A simple reproducible configuration would be as follows:

interfaces {
    ethernet eth0 {
        address dhcpv6
    }

    ethernet eth1 {
        address dhcpv6
    }
}

though as mentioned, any combination of request for prefix delegation or address will trigger the issue, e.g.:

interfaces {
    ethernet eth0 {
        address dhcpv6
    }

    ethernet eth1 {
        dhcpv6-options {
            pd 0 {
                ...
            }
        }
    }
}

This issue has already been encountered and documented for other software router distributions, on OPNsense and pfSense as well.

I've tried my hand at resolving the issue but it appears to require major architectural changes to how DHCPv6 clients are handled during interface commit (we need to construct a single configuration file from all interfaces and then launch a single instance of dhcp6c). One particular quirk with the WIDE client is that it also requires all the interfaces it's meant to process to be passed as arguments during launch, making handling dynamic interfaces like PPPoE very difficult (this issue was serious enough that OPNsense maintains their own fork of WIDE here to remove this requirement).
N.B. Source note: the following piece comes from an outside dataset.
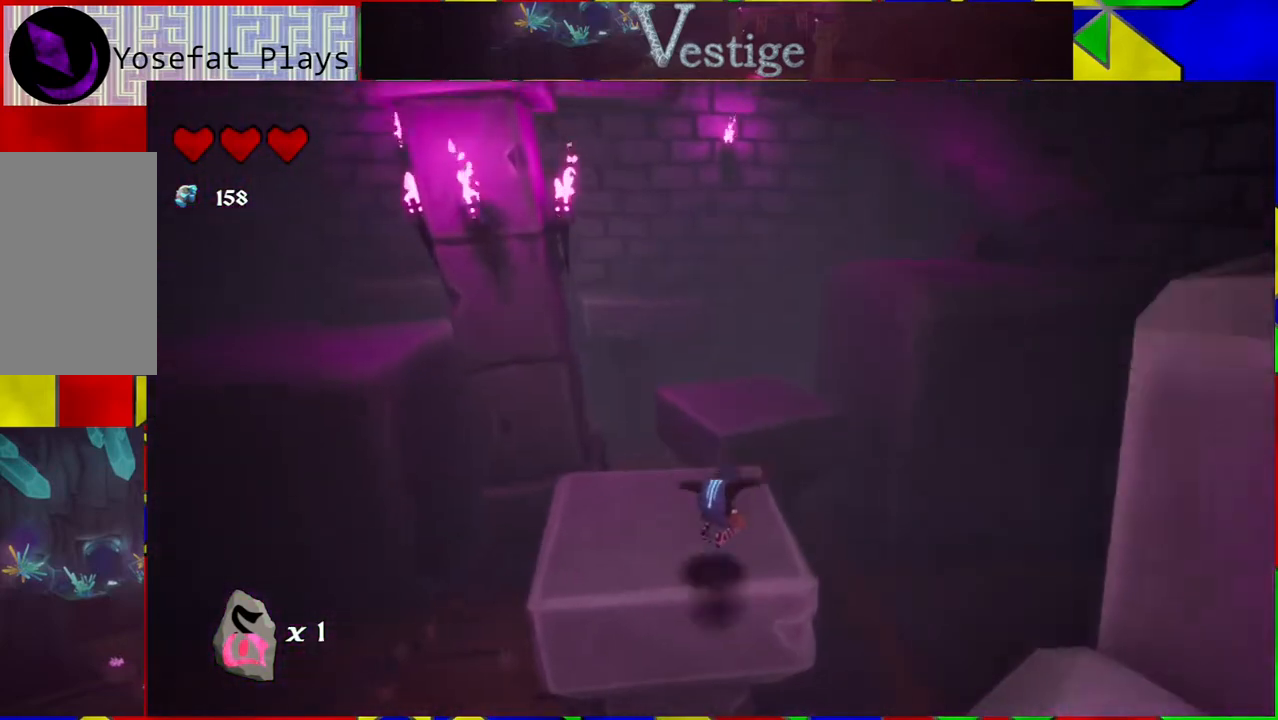
{"buttons": ["B"], "left_stick": "up", "right_stick": "center", "events": [[250, "B", "down"]]}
An alternative solution can be to abandon WIDE in favor of a DHCPv6 client that can be launched per interface.

Details

Difficulty level
Hard (possibly days)
Version
1.4
Why the issue appeared?
Will be filled on close
Is it a breaking change?
Unspecified (possibly destroys the router)
Issue type
Bug (incorrect behavior)

Event Timeline

A patch to the WIDE DHCPv6 client seems to be sufficient to resolve this issue with respect to the way VyOS currently uses the daemon (one daemon per configured interface), PRs below:

https://github.com/vyos/vyos-build/pull/273
https://github.com/vyos/vyos-build/pull/274

Read the note in PR 273 for additional explanation of the caveats of this patch.

c-po changed the task status from Open to Needs testing.Sat, Nov 19, 5:59 AM
c-po assigned this task to initramfs.
c-po triaged this task as Normal priority.
c-po moved this task from Need Triage to Finished on the VyOS 1.4 Sagitta board.